At that Court, Prince Duryodhana, egged on by Karna, ordered his younger brother Prince Dushasana to bring Draupadi, the Empress of Indraprasta and to disrobe her in front of all the assembled dignitaries. Dushasana dragged Draupadi by her hair and proceeded to remove her clothes. Humiliated, Draupadi wailed loudly appealing to the Pandavas and the Kuru elders to save her from dishonour. Draupadi, seeing no help forthcoming from the assembled dignitaries, now raised her fair dainty hands in complete surrender to Lord Krishna and implored HIM to save her from the clutches of the wicked Dushasana.


The Bhagawat Gita of Lord Krishna is one of the noblest scriptures of India, indeed one of the greatest scriptures of the world.

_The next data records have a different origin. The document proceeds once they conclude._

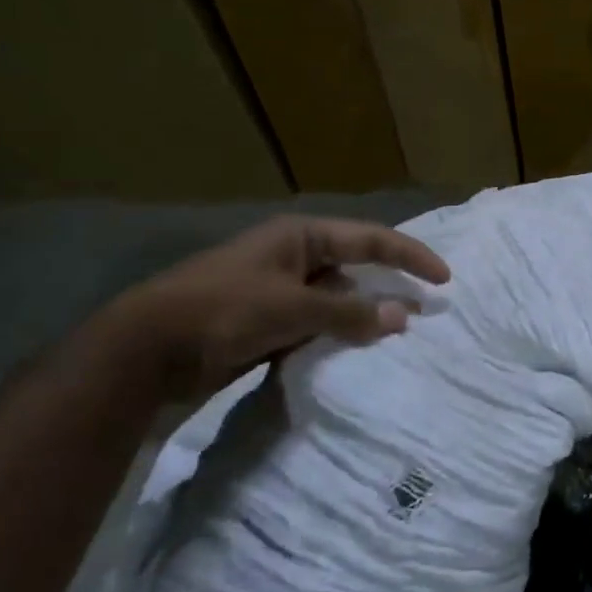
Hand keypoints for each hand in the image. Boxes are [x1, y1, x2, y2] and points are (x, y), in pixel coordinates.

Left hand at [97, 215, 450, 403]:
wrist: (146, 351)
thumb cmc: (222, 311)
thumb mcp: (291, 307)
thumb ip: (349, 312)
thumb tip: (403, 316)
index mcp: (300, 237)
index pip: (370, 240)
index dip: (410, 256)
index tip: (445, 280)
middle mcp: (294, 258)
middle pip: (356, 269)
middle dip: (388, 288)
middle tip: (425, 312)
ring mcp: (279, 292)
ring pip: (337, 301)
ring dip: (362, 318)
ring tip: (395, 338)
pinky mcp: (267, 323)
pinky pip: (316, 326)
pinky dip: (336, 337)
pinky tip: (354, 354)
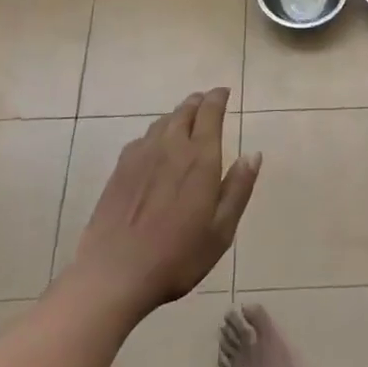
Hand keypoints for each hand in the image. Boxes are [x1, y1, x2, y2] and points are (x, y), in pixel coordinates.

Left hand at [71, 88, 260, 316]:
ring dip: (177, 115)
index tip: (224, 92)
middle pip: (184, 111)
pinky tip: (156, 145)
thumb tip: (253, 154)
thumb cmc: (178, 256)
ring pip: (162, 122)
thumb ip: (238, 188)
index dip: (218, 98)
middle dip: (198, 102)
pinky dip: (156, 132)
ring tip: (185, 118)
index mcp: (200, 158)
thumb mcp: (221, 230)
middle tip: (207, 101)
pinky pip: (142, 138)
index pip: (210, 113)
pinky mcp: (119, 171)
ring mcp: (140, 157)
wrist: (114, 274)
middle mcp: (171, 147)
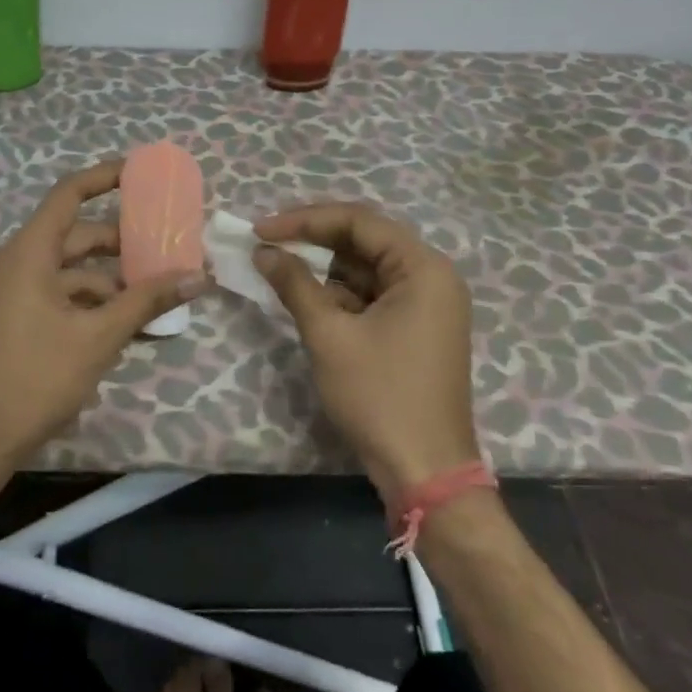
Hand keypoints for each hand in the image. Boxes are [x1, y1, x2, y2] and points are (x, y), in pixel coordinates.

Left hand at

It would be a tragic irony of fate if India were to throw away her spiritual heritage, at the altar of ‘Development’, at the very moment when in the rest of the world, there is more and more turning, towards her for spiritual help and a saving light.

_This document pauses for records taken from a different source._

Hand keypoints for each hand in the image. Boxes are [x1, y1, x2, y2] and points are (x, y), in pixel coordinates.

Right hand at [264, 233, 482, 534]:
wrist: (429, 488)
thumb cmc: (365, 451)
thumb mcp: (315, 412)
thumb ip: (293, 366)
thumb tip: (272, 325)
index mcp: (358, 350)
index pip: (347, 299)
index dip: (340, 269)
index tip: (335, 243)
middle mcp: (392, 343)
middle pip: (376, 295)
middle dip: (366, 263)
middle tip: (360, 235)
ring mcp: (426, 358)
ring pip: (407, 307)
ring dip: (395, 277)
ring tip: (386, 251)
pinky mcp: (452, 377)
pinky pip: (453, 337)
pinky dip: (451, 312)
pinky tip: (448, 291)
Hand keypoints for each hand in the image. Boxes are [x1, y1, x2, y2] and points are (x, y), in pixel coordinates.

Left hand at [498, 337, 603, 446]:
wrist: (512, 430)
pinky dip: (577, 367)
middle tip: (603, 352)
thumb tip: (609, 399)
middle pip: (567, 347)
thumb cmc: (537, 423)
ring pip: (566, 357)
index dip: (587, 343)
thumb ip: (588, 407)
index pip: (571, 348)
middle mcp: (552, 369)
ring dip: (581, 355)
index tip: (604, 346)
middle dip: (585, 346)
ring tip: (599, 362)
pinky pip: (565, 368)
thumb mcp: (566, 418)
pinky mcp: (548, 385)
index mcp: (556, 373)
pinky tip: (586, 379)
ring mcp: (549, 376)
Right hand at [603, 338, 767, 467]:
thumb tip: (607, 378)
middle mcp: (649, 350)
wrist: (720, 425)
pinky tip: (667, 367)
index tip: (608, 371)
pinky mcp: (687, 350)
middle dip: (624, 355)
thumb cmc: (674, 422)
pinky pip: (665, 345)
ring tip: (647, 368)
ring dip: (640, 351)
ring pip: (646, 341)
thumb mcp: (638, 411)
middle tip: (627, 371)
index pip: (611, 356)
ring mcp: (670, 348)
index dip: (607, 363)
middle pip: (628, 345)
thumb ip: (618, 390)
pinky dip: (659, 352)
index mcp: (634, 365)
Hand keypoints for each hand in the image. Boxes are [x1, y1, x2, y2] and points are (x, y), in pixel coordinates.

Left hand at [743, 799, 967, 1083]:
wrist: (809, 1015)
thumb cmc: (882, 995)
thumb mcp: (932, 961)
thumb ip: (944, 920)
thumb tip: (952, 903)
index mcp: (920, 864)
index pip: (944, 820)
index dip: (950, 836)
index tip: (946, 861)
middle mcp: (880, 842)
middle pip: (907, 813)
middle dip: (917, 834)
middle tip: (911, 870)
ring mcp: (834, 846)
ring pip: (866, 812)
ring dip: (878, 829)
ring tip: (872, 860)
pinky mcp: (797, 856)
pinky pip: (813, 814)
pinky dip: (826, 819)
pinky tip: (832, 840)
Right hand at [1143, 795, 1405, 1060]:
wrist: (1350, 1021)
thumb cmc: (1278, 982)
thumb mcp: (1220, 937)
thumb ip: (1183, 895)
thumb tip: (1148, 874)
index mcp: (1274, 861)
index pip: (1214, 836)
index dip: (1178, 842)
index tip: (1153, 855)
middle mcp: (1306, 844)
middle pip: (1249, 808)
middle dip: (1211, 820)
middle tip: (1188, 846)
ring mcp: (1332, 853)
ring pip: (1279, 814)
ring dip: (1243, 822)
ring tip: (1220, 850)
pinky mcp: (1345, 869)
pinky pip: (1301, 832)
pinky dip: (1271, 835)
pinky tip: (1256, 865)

Sage Maitreya, Bhishma, the Terrible, Grandsire of the rival clans, Pandavas as well as the Kauravas, and Guru Dronacharya, the military leader of the Kauravas, were united in their opinion:

“Yato Krishna, tato Dharma. Yato Dharma, tato Jaya.”

To conclude in the words of Sri Praveen Pillai, a great devotee of Lord Krishna: ‘Lord Krishna is the hope for the despairing, the teacher for the seekers of truth, protector of the righteous, the support in old age, the cure for terminal diseases, the journey as well as the destination, the greatest wealth, the object of desire for those who have renounced all desires. HE is the darling child for the childless couples. HE hears the quiet sobs and sees the tears of his true devotees being shed in solitude. HE is the Daridra-Naaraayan, the Lord of the destitute, the helpless and the defenceless. HE is LOVE Personified. HE is the Darling of the masses.’


1 comment:

  1. I am not sure if this would be relevant. Here is a small write-up by me.

    Mind – The symbolism in GITA

    Bhagavad Gita is the epic discourse given by Krishna to Arjuna in the battle field of Kurukshetra. This base could be very easily symbolized into the mind and the forces involved. The battle field of Kurukshetra could be associated to the mind or the intellect. The two warring forces, the Kauravas and the Pandavas needs no superior logic to conclude that the Kauravas represented the evil forces while the Pandavas represented the good, which in turn could be associated to the bad and good thoughts or the negative and positive emotions. The battle of Kurukshetra could be conceptualized to the constant war that takes place within the mind between the evil and good thoughts. Krishna who stands between the two armies is the conscience.

    The concept on which the Bhagavad Gita has come to stay is the fact that Arjuna starts questioning all the actions that were going to take place on the battlefield and the resultant reactions, to which Krishna gives his response. So this is the basis on which, comes the conclusion, that one needs to question oneself within, of all the actions both good and bad and expect answers from ones conscience. The individual takes the role of Arjuna, Krishna acts as ones conscience, the mind is the battlefield of Kurukshetra and the actual war is the internal fight taking place within the mind between the negative and positive thoughts.

    The result of the Kurukshetra war, in that the good won over the evil forces could be ascribed to the fact that Arjuna listened to Krishna and acted accordingly.

    Act in accordance with the guidance of ones conscience (Krishna) and one is bound to succeed.